Showing $1+p$ is an element of order $p^{n-1}$ in $(\mathbb{Z}/p^n\mathbb{Z})^\times$
It's easier to think of this as the result of repeated raising to the power $p$. Start with a general number of the form $1+kp^r$ with $r\ge 1$ and $p \nmid k$ and see what you can deduce about $(1+kp^r)^p$.
For the second part, if an element $x \in (\mathbb Z/p^n \mathbb Z)^\times$ satisfies $x^m = 1$, what can you say about the order of $x$? (You can say something quite a bit stronger than "it could be anywhere from $1$ to $m$".)
A hint to a confused fellow struggler:
Every member in binomial has $p^{n-1+i}$ in the numerator, and $p^k, k \epsilon \mathbb{Z}^{>=}$ as part of prime factorisation for $i!$ in the denominator.
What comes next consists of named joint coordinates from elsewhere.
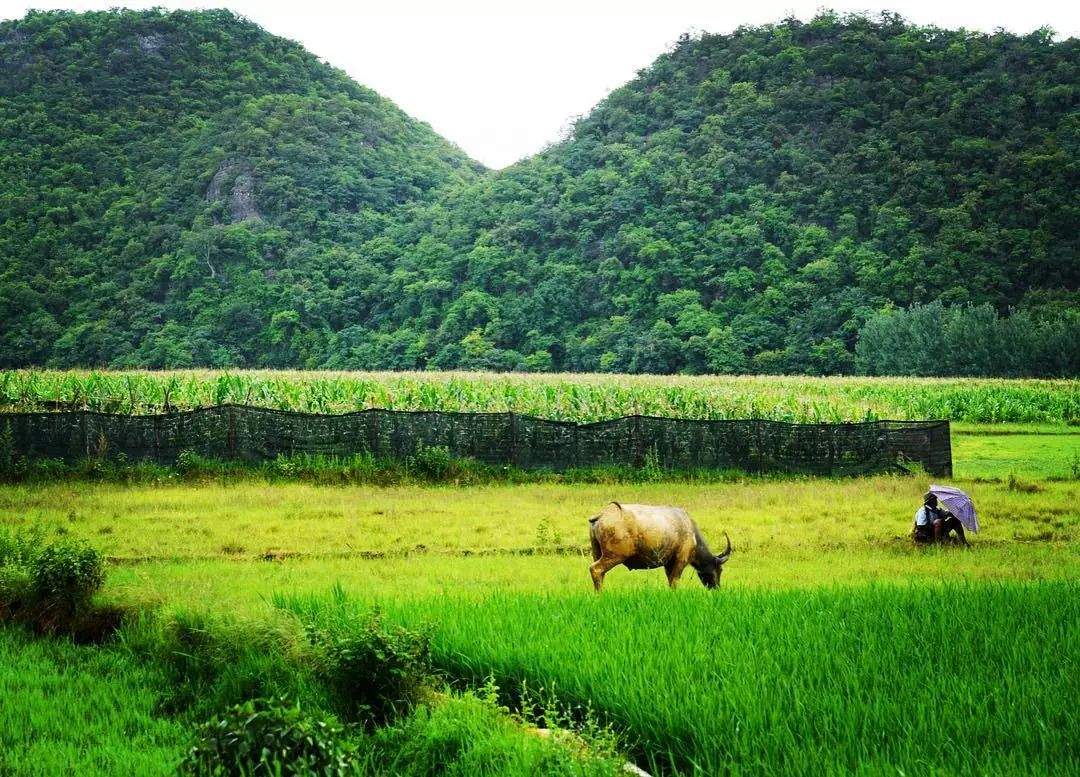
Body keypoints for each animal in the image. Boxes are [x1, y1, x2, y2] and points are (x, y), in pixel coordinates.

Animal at [587, 501, 730, 592]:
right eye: (720, 569)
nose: (717, 588)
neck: (691, 531)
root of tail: (603, 515)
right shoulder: (680, 560)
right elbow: (674, 582)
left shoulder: (668, 564)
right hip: (614, 555)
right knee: (596, 569)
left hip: (597, 553)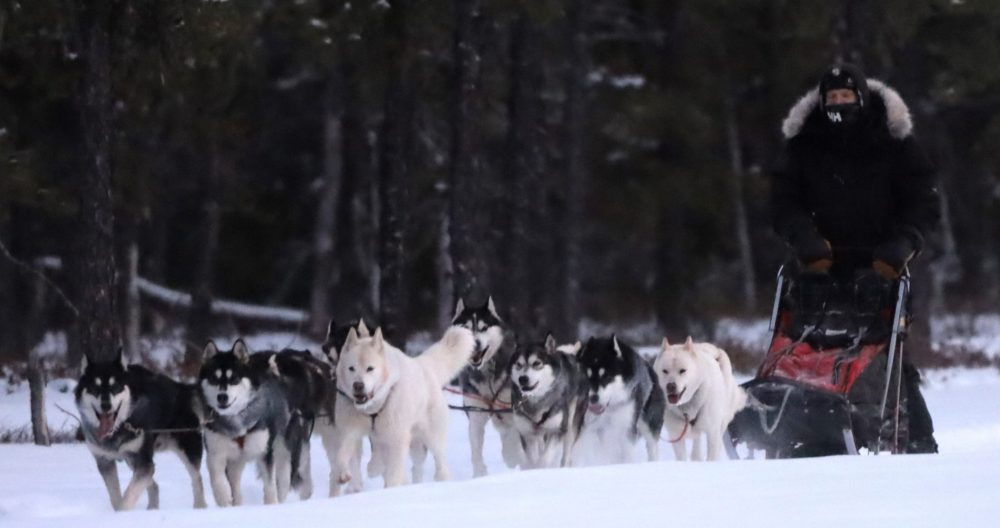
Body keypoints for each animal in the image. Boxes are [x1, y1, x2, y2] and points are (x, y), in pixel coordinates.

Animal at [76, 348, 207, 510]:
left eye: (115, 387)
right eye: (95, 388)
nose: (106, 406)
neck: (120, 426)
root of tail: (180, 387)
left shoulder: (143, 462)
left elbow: (128, 496)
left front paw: (122, 512)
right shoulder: (105, 461)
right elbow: (116, 496)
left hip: (186, 449)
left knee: (197, 479)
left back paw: (200, 506)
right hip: (133, 461)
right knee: (154, 485)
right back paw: (152, 509)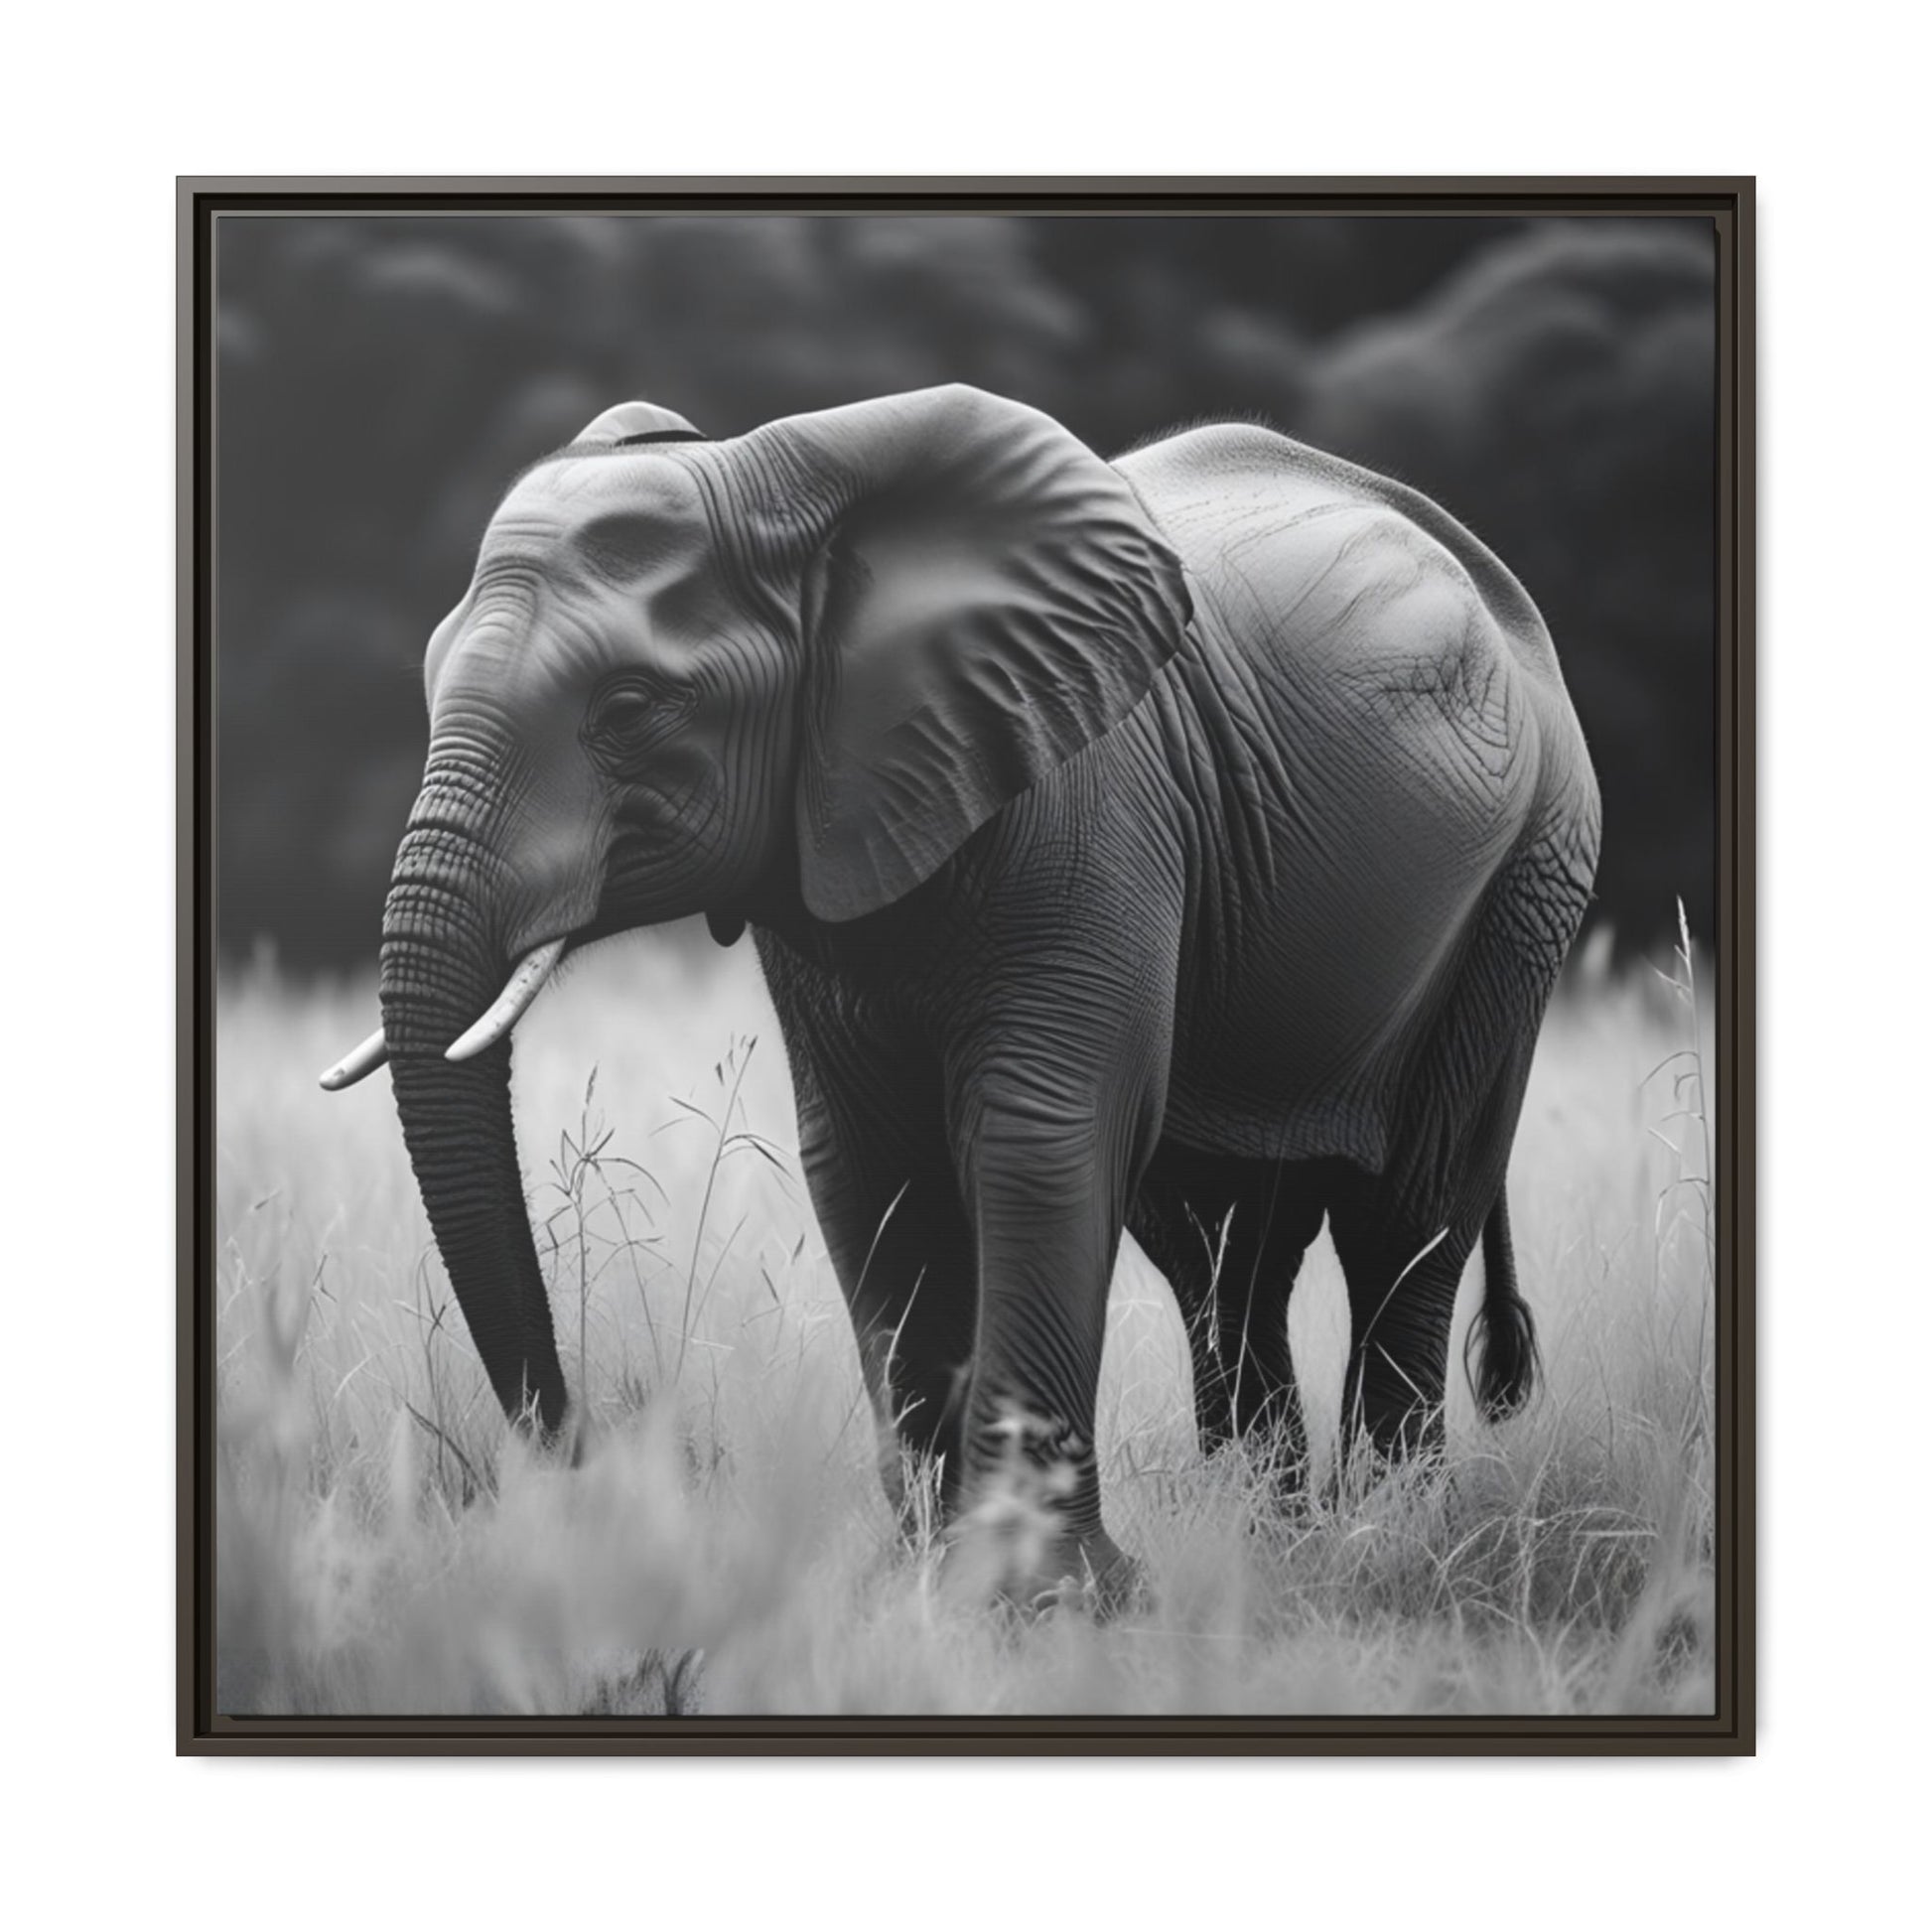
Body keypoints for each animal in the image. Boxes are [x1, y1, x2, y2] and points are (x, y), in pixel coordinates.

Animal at [321, 384, 1601, 1606]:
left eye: (630, 708)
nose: (592, 1470)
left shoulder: (1090, 804)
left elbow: (1038, 1136)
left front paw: (1041, 1602)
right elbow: (864, 1163)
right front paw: (923, 1582)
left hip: (1528, 879)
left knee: (1408, 1211)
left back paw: (1386, 1540)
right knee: (1218, 1246)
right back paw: (1267, 1538)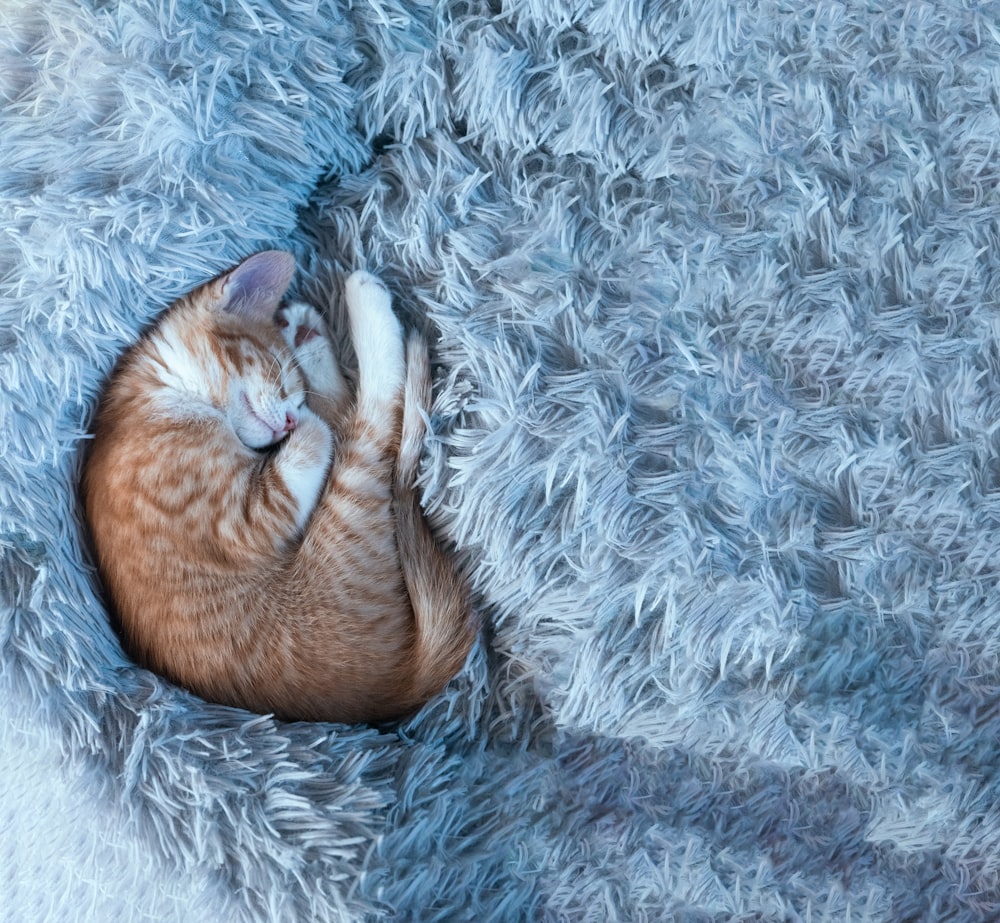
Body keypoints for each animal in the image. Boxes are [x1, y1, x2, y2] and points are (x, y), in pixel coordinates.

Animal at [81, 249, 472, 724]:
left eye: (294, 395)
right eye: (280, 376)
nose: (289, 419)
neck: (157, 396)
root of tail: (400, 688)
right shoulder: (245, 522)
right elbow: (320, 437)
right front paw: (308, 420)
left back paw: (309, 332)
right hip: (347, 515)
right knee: (373, 416)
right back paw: (364, 301)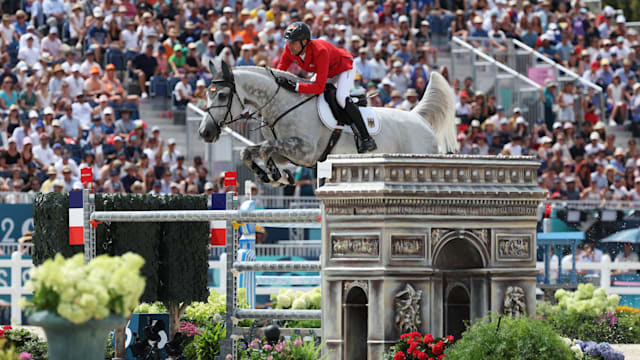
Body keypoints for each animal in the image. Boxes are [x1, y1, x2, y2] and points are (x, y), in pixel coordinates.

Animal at [199, 59, 456, 186]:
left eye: (222, 95)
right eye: (206, 95)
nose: (205, 133)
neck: (283, 104)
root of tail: (418, 117)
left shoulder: (305, 151)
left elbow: (264, 148)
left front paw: (274, 176)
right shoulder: (287, 152)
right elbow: (252, 151)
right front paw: (274, 176)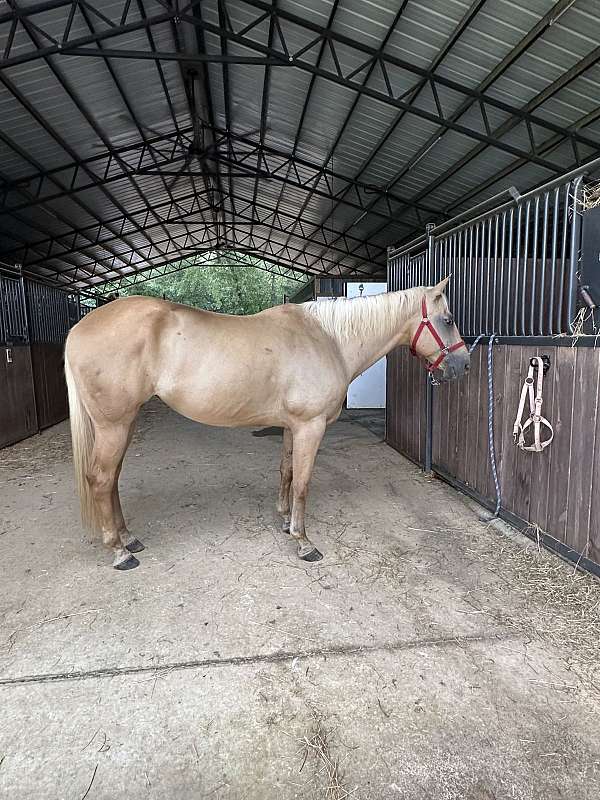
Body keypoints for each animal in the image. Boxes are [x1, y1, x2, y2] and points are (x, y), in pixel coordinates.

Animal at [64, 277, 469, 570]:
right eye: (448, 320)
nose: (463, 365)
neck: (328, 339)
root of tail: (78, 329)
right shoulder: (310, 426)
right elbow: (303, 483)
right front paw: (303, 542)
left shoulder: (293, 426)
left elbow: (287, 472)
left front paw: (285, 520)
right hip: (114, 425)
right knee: (100, 479)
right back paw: (120, 552)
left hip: (124, 423)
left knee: (112, 480)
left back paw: (128, 538)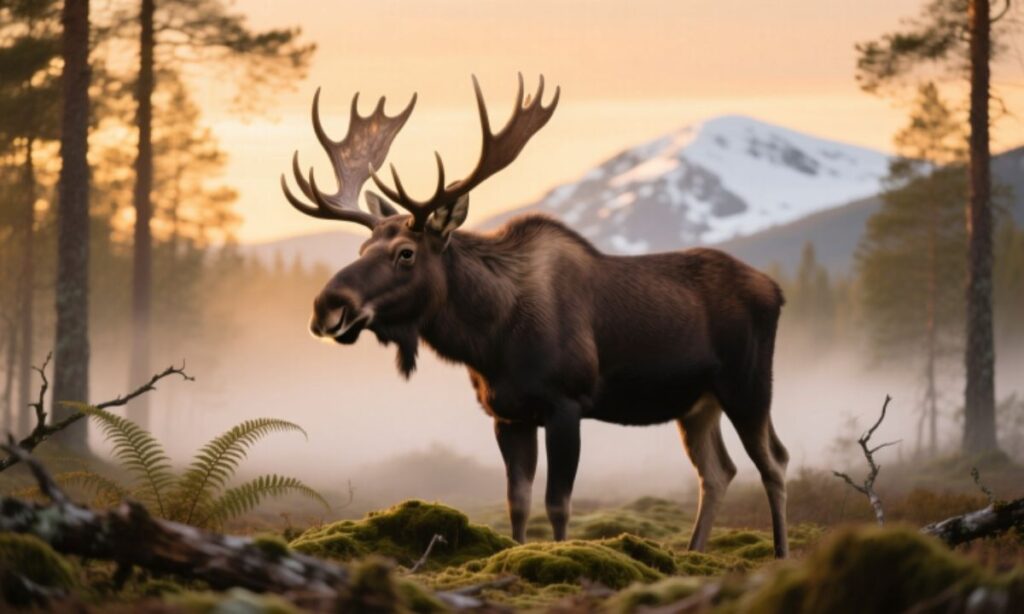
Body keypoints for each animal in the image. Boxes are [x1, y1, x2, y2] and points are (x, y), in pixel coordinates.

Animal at [281, 75, 791, 558]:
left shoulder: (567, 404)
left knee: (774, 460)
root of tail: (777, 290)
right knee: (718, 471)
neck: (491, 340)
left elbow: (557, 504)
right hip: (697, 402)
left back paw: (780, 554)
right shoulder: (508, 414)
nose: (327, 307)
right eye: (362, 248)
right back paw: (695, 551)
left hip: (747, 383)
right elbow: (519, 502)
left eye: (406, 252)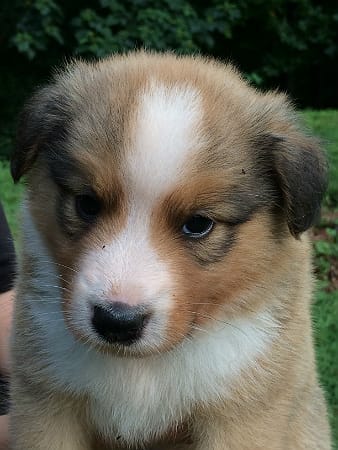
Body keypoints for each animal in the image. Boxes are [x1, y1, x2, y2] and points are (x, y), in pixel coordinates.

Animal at [9, 51, 330, 448]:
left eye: (198, 223)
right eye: (87, 203)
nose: (117, 322)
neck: (142, 367)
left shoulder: (244, 413)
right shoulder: (46, 402)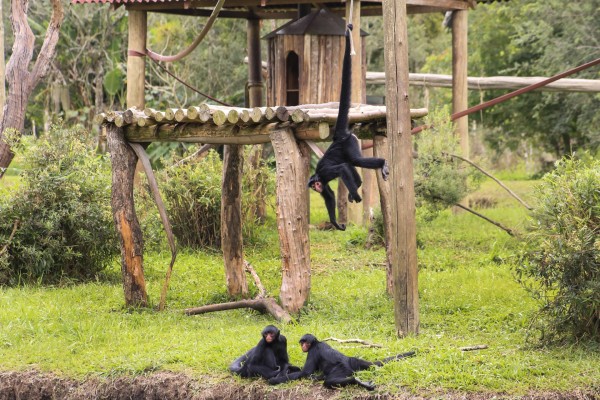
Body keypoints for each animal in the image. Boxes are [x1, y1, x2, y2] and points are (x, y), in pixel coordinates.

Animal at [270, 334, 414, 390]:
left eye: (306, 343)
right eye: (302, 342)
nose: (303, 346)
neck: (316, 343)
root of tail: (349, 359)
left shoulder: (313, 351)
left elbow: (306, 373)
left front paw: (274, 380)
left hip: (342, 368)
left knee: (329, 381)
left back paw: (356, 381)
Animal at [310, 24, 390, 231]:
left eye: (314, 185)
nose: (316, 187)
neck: (317, 176)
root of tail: (338, 137)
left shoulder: (324, 173)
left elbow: (342, 169)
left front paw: (356, 195)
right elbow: (329, 195)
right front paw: (335, 223)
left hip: (349, 142)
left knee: (353, 160)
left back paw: (380, 164)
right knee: (352, 163)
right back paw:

The trick is to show that $i$ grows faster than $k=f(i!)$ for $i>=p$. The proof is straightforward induction.
I feel the main issue with this problem is this: it's supposed to be obvious, being one out of supplementary 26 exercises. And if you miss this, you end up looking at Legendre's formula and whatnot :)
Proposition 1. Let $n$ and $k$ be integers, with $n\geq2$ and $k\geq0$. Then $$(1+n)^{n^{k}}\equiv1\pmod{n^{k+1}}.$$
Proof. If $k=0$, then the congruence is $$(1+n)\equiv1\pmod{n},$$ so it is true. Assume that it is true for some $k\geq0$. \begin{align*}(1+n)^{n^{k+1}}&=((1+n)^{n^k})^n\\ &=(1+\ell n^{k+1})^n\\ &=1+n\cdot(\ell n^{k+1})+\binom{n}{2}(\ell n^{k+1})^2+\cdots+(\ell n^{k+1})^n \end{align*} Since $2k+2\geq k+2$, it follows that $$(1+n)^{n^{k+1}}\equiv1\pmod{n^{k+2}}.$$ Hence, by induction, the congruence holds for all $k\geq0$.
Proposition 2. If $p$ is an odd prime, then $$(1+p)^{p^{k}}\equiv1+p^{k+1}\pmod{p^{k+2}}$$ for every positive integer $k$.
Proof. If $k=0$, then the congruence is $$1+p\equiv1+p\pmod{p^2},$$ so it is true. Assume that it is true for some $k\geq0$. \begin{align*}(1+p)^{p^{k+1}}&=((1+p)^{p^k})^p\\ &=(1+p^{k+1}+\ell p^{k+2})^p\\ &=(1+p^{k+1}(1+\ell p))^p\\ &=1+p\cdot p^{k+1}(1+\ell p)+\binom{p}{2}(p^{k+1}(1+\ell p))^2+\cdots+(p^{k+1}(1+\ell p))^p\\ &=1+p^{k+2}+\ell p^{k+3}+\binom{p}{2}(p^{k+1}(1+\ell p))^2+\cdots+(p^{k+1}(1+\ell p))^p \end{align*} Since $p$ is an odd prime, $\binom{p}{2}=\frac{p(p-1)}{2}$ is divisible by $p$. Note that $$1+2(k+1)=2k+3\geq k+3,$$ and $$3(k+1)=3k+3\geq k+3.$$ It follows that $$(1+p)^{p^{k+1}}\equiv1+p^{k+2}\pmod{p^{k+3}}.$$ Hence, by induction, the congruence holds for all $k\geq0$.
Corollary 3. If $p$ is an odd prime, then $$(1+p)^{p^{k}}\not\equiv1\pmod{p^{k+2}}$$ for all $k\geq0$.
Proposition 4. Let $p$ be an odd prime, and $n$ a positive integer. Then the order of $\overline{1+p}\in(\mathbb{Z}/p^n\mathbb{Z})^\times$ is $p^{n-1}$.
Proof. First note that $(1+p,p^n)=1$, so $\overline{1+p}\in(\mathbb{Z}/p^n\mathbb{Z})^\times$.
Let $n\geq2$, and consider $\overline{1+p}\in(\mathbb{Z}/p^n\mathbb{Z})^\times$. By Proposition 1, $$(1+p)^{p^{n-1}}\equiv1\pmod{p^n},$$ so $|1+p|\mid p^{n-1}$.
- If $n=1$, then $|1+p|\mid1$, so $|1+p|=1=p^{n-1}$.
- Suppose that $n\geq2$. By \cref{202005300842}, $$(1+p)^{p^{n-2}}\not\equiv1\pmod{p^n},$$ so $|1+p|\nmid p^{n-2}$. It follows that $|1+p|=p^{n-1}$.